On Tue, Jun 3, 2008 at 5:41 AM, Basile STARYNKEVITCH
<[EMAIL PROTECTED]> wrote:
> Hello All,
>
> See http://gcc.gnu.org/wiki/MiddleEndLispTranslator for MELT
>
> The MELT branch bootstrapped, in the sense that the Lisp compiler is able to
> compile itself to C code. It is not the bootstrap in the usual GCC sense (a
> GCC being able to compile itself - currently MELT GCC behaves like the trunk
> in this respect).
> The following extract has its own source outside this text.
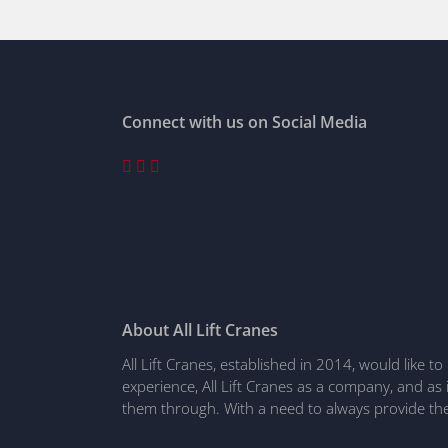
Connect with us on Social Media
About All Lift Cranes
All Lift Cranes, established in 2014, would like 
experience, All Lift Cranes as a company, and as
them through. With a need to always provide the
MELT branch is closely following the trunk: I am doing
> svnmerge merge more than once a week (without any issues so far)
>
> I've got some questions to the list:
>
> first, MELT is generating itself, so the generated C code
> gcc/warm-basilys-0.c file is committed to SVN. In that respect, it is like
> the configure script (a generated file which is in the SVN repository).
>
> second, the generated warm-basilys-0.c is quite big (more than 250KLOC or
> 13Mbytes), and a small change (e.g. one line) in melt/warm-basilys.bysl
> triggers many changes (e.g. a thousand lines changed) in the generated file
> warm-basilys-{0,1,2,3].c
>

Don't worry about it.

> I still feel that I have to commit it frequently, to make tracable and
> reproducible all my changes.
>
> Some questions:
>
> 1. Should I avoid committing warm-basilys-0.c frequently to lower the
> Subversion server disk consumption? I could do that, but then my changes
> would be less reproductible (in the sense that applying the diff between two
> commits to a source tree would not be enough to make it recompilable). My
> perception is that disk space is on svn://gcc.gnu.org/ cheap (but then, I am
> not paying it!).

I'll tell you if it starts causing a problem.